While browsing a report about an appeal being made to the UK Supreme Court on the BBC News website, I saw an image of the court’s emblem.

It’s not your normal emblem for an apparatus of state – there’s no traditional portcullis symbolising the authority of the government, no heraldic reminders of monarchy, no Latin inscription. In fact, it’s pretty plain – the name of the court is boldly in English and the main motif is a design representing the floral symbols of the constituent parts of the UK.

But it’s what surrounds that motif which intrigues me – a whopping big omega.

The final letter of the Greek alphabet, it was Jesus himself who famously said “I am alpha and omega, the beginning and the end” to signify, among other things, his own divinity.
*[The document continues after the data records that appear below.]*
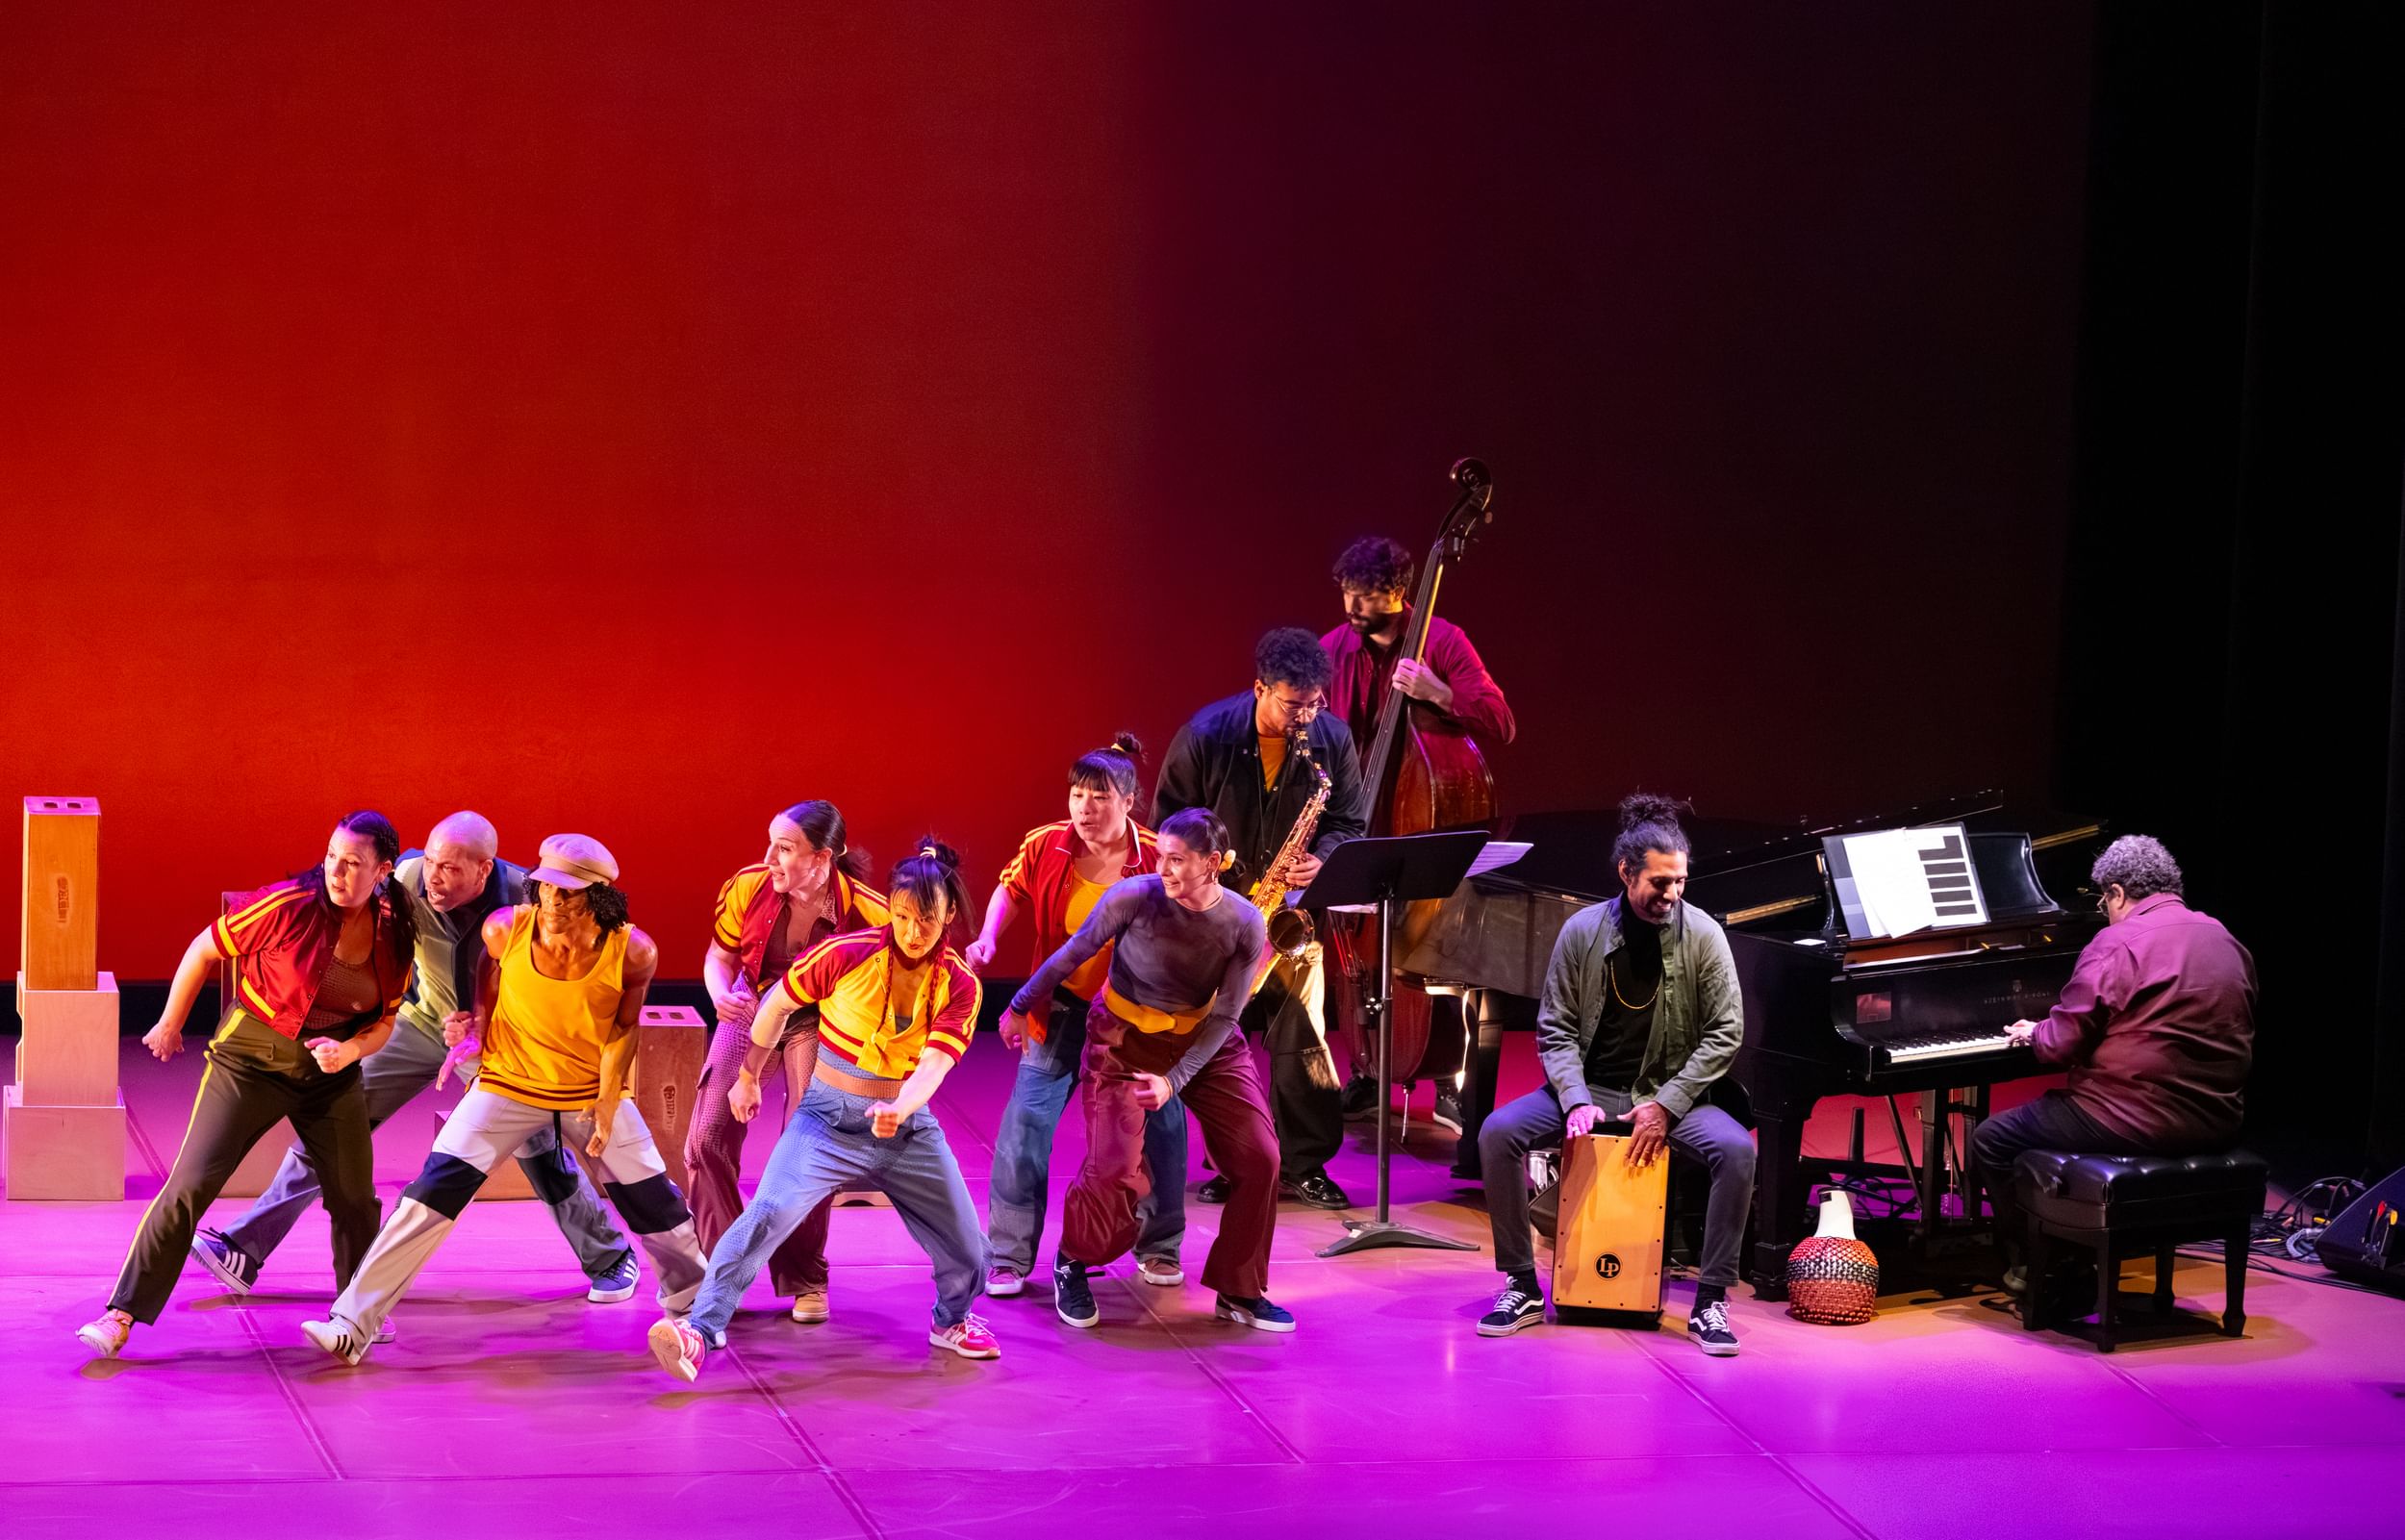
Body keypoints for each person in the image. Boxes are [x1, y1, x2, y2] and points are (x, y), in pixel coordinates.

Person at [190, 812, 637, 1308]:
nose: (434, 878)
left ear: (484, 869)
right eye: (430, 863)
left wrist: (484, 1026)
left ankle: (610, 1255)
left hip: (498, 1042)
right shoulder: (403, 878)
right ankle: (245, 1247)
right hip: (422, 1024)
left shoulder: (528, 899)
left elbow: (558, 981)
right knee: (337, 1121)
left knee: (539, 1152)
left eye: (449, 869)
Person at [298, 835, 707, 1364]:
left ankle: (699, 1314)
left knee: (656, 1205)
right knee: (428, 1195)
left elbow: (624, 1030)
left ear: (600, 899)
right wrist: (477, 1034)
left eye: (570, 896)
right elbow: (487, 982)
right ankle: (353, 1323)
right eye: (546, 891)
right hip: (507, 1084)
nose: (553, 905)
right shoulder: (506, 928)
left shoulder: (632, 950)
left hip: (588, 1090)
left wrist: (608, 1101)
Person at [650, 840, 998, 1381]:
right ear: (892, 907)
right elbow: (778, 1003)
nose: (912, 931)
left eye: (926, 921)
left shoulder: (959, 984)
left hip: (908, 1131)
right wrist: (747, 1076)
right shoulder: (848, 952)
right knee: (768, 1214)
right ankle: (701, 1328)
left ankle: (951, 1319)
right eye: (903, 916)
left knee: (970, 1248)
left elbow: (933, 1065)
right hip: (827, 1121)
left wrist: (902, 1108)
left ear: (949, 915)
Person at [78, 812, 417, 1358]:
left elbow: (385, 1020)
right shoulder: (289, 905)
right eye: (332, 856)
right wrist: (169, 1022)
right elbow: (204, 948)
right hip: (248, 1063)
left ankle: (358, 1312)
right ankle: (121, 1314)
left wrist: (350, 1050)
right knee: (190, 1186)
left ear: (383, 870)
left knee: (355, 1198)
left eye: (354, 863)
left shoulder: (395, 931)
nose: (337, 870)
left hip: (328, 1076)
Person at [1471, 795, 1755, 1357]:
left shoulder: (1704, 935)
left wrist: (1668, 1105)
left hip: (1675, 1094)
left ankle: (1712, 1299)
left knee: (1736, 1151)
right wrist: (1574, 1099)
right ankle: (1522, 1286)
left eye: (1680, 882)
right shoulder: (1582, 932)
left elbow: (1726, 1031)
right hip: (1592, 1087)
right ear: (1626, 872)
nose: (1672, 895)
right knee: (1498, 1133)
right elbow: (1555, 1028)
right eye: (1660, 882)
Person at [1004, 808, 1291, 1331]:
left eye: (1178, 860)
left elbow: (1227, 1014)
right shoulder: (1133, 896)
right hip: (1124, 1042)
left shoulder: (1245, 922)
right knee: (1114, 1170)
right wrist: (1020, 1005)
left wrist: (1175, 1080)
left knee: (1262, 1158)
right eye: (1162, 857)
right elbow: (1073, 954)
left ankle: (1240, 1289)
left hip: (1206, 1044)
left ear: (1214, 864)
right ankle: (1074, 1260)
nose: (1164, 869)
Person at [1975, 834, 2257, 1291]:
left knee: (1992, 1139)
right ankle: (2076, 1242)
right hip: (2217, 1119)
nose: (2104, 909)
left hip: (2130, 1119)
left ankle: (2039, 1263)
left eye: (2104, 898)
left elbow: (2061, 1046)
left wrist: (2037, 1030)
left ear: (2118, 892)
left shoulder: (2118, 943)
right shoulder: (2224, 937)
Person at [966, 734, 1190, 1298]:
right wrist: (989, 938)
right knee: (1025, 1129)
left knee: (1161, 1126)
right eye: (1076, 795)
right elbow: (1008, 890)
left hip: (1137, 1020)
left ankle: (1159, 1245)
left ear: (1130, 800)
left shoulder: (1158, 855)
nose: (1085, 808)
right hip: (1061, 1009)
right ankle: (1010, 1257)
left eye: (1099, 796)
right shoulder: (1048, 844)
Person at [1152, 626, 1369, 1210]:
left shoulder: (1332, 739)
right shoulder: (1205, 735)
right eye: (1293, 705)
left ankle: (1305, 1164)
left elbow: (1351, 821)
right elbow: (1166, 823)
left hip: (1289, 918)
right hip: (1216, 913)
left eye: (1315, 704)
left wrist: (1323, 858)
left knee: (1305, 1042)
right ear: (1259, 689)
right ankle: (1232, 1162)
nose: (1306, 718)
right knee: (1221, 1046)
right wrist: (1205, 874)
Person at [1318, 534, 1518, 1136]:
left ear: (1399, 593)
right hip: (1359, 822)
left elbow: (1501, 721)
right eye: (1347, 593)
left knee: (1438, 955)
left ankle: (1452, 1079)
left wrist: (1440, 694)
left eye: (1367, 595)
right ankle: (1368, 1067)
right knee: (1354, 954)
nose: (1352, 607)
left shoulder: (1444, 641)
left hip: (1419, 829)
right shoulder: (1335, 648)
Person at [687, 800, 889, 1325]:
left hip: (819, 1019)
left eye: (785, 848)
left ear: (823, 858)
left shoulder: (869, 912)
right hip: (750, 1005)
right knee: (706, 1138)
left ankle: (806, 1277)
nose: (769, 858)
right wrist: (718, 995)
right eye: (770, 843)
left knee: (808, 1141)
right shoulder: (749, 887)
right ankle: (728, 1265)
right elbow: (719, 955)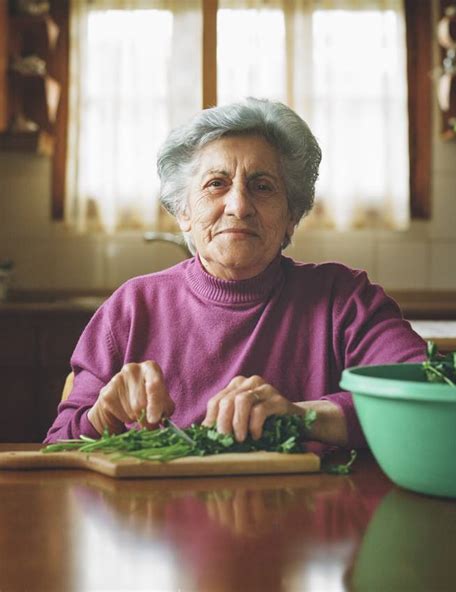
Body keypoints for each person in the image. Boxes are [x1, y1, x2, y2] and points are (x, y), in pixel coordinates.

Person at [45, 97, 426, 449]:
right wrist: (102, 417)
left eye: (262, 186)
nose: (239, 205)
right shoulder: (131, 308)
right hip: (159, 521)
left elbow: (427, 395)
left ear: (292, 217)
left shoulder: (345, 300)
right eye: (216, 184)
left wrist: (300, 416)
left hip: (307, 517)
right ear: (183, 213)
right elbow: (57, 449)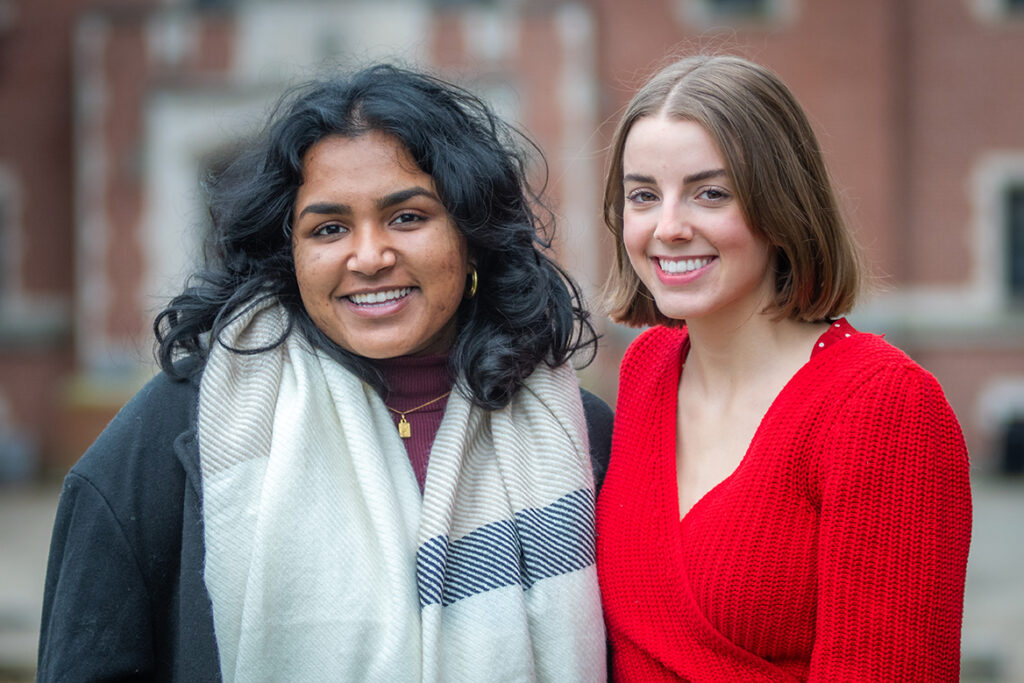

There is no room for another, it suggests, I am the all there is.

So here, in absolute symbolic clarity from a system renowned for defendants always having a higher court to go to should a decision not go their way, is where the buck stops. “Here,” this emblem says, “is where it ends. This is the omega, the full stop, the final say”.

Yeah, you’re looking at me funny now. But it really struck me! Imagine being a defendant in court, being stared down not by the ancient symbols of an old country, but the stark and almost Orwellian symbology of a modern state that is in absolutely no mood to argue.

This is the end of the line, my friend.